> Exercise aim
Count how many lines below contain the word "moved", then give that number alone.

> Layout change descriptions
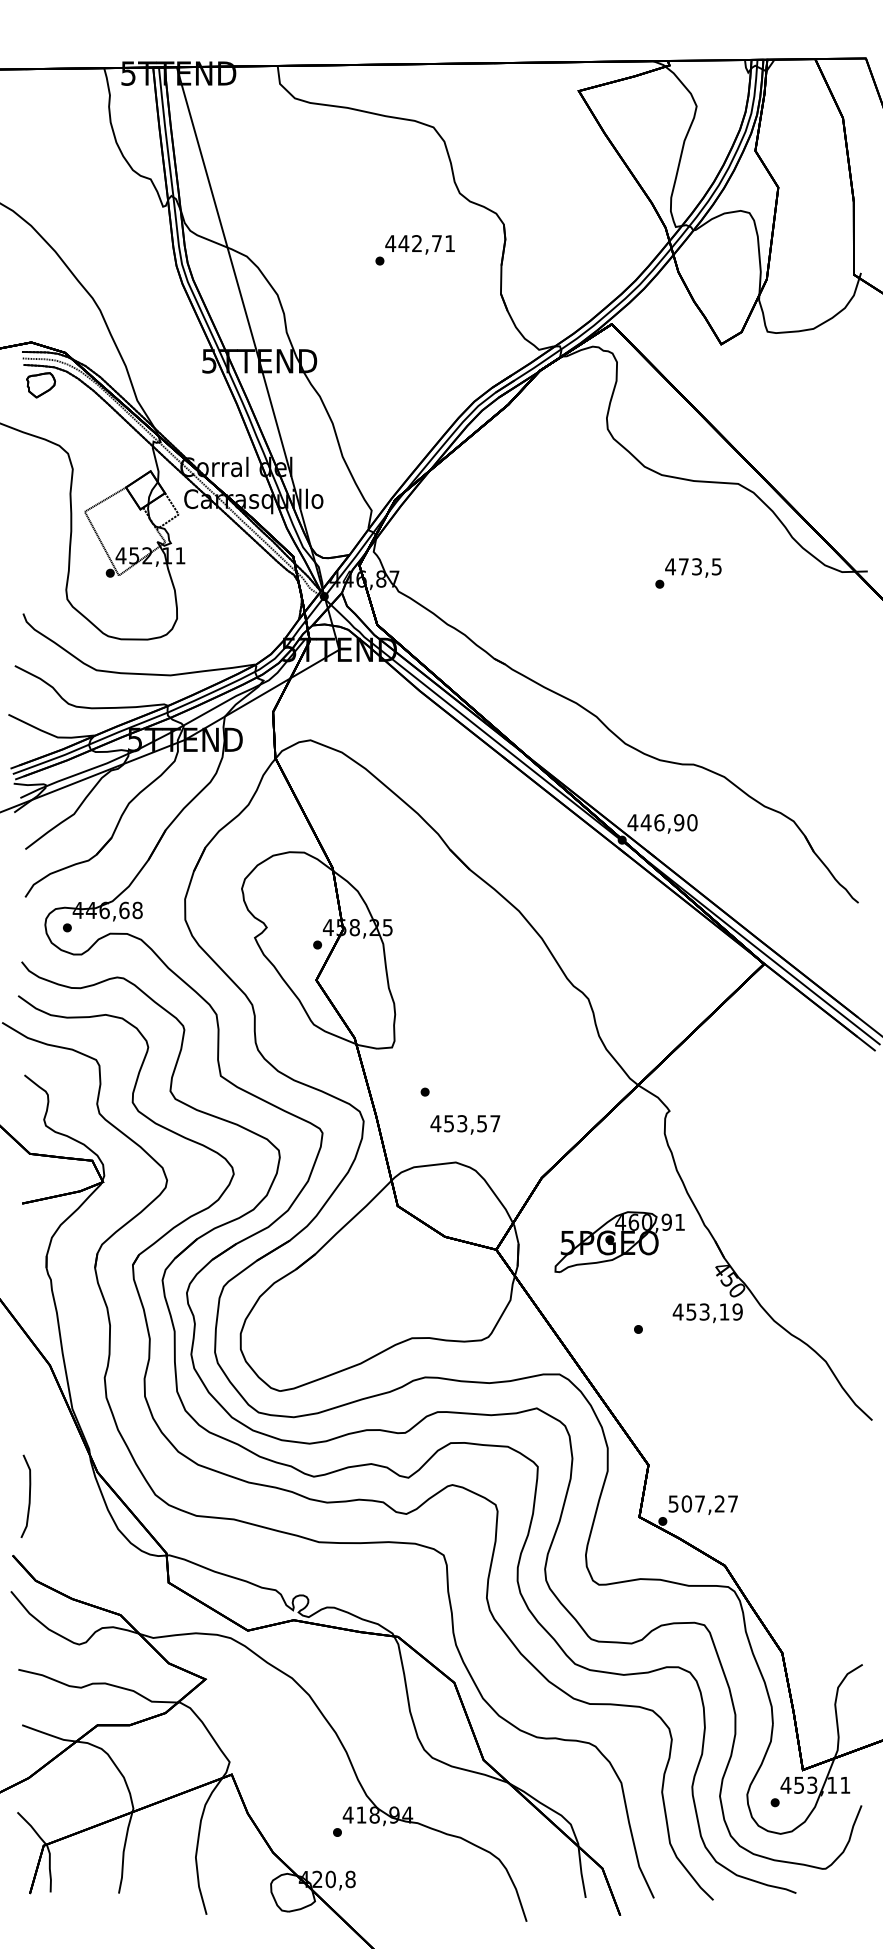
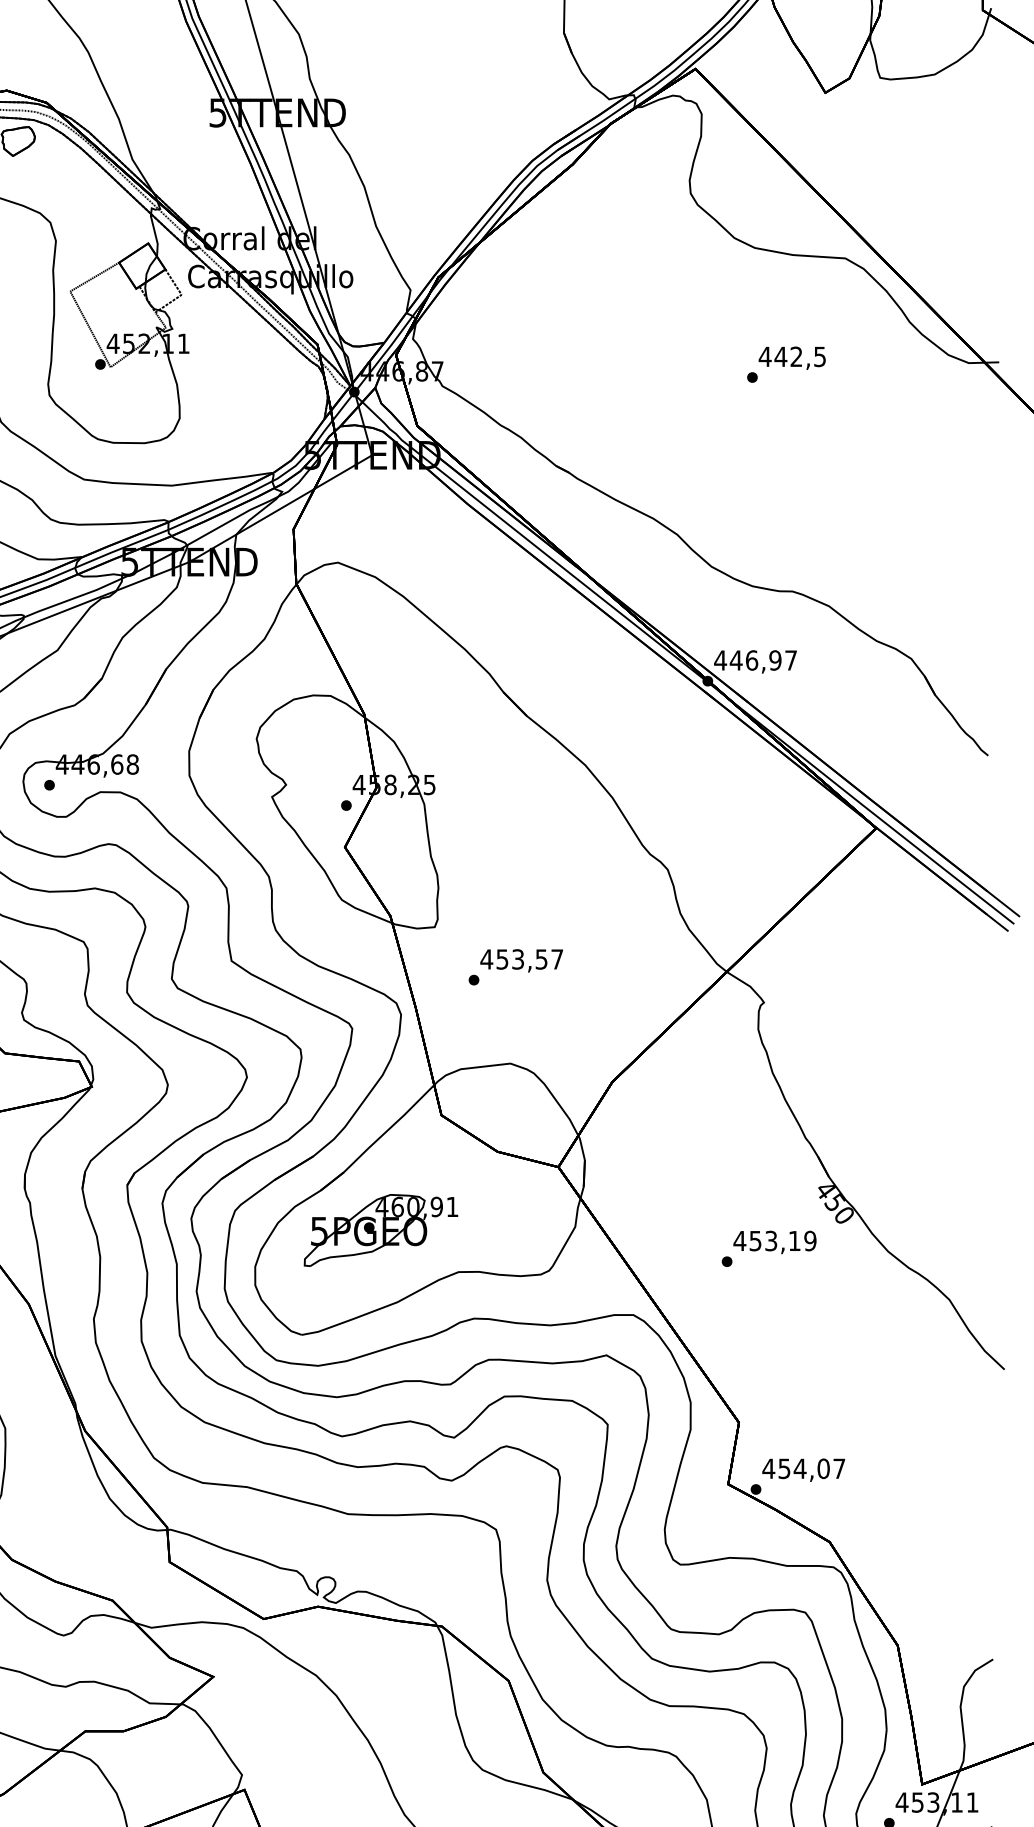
text: (689, 566) -> (787, 356), 473,5 -> 442,5
text: (692, 822) -> (791, 660), 446,90 -> 446,97
text: (465, 1124) -> (521, 960), moved
part: (619, 1242) -> (380, 1230), moved
text: (707, 1313) -> (774, 1242), moved
text: (696, 1503) -> (795, 1468), 507,27 -> 454,07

> Response
3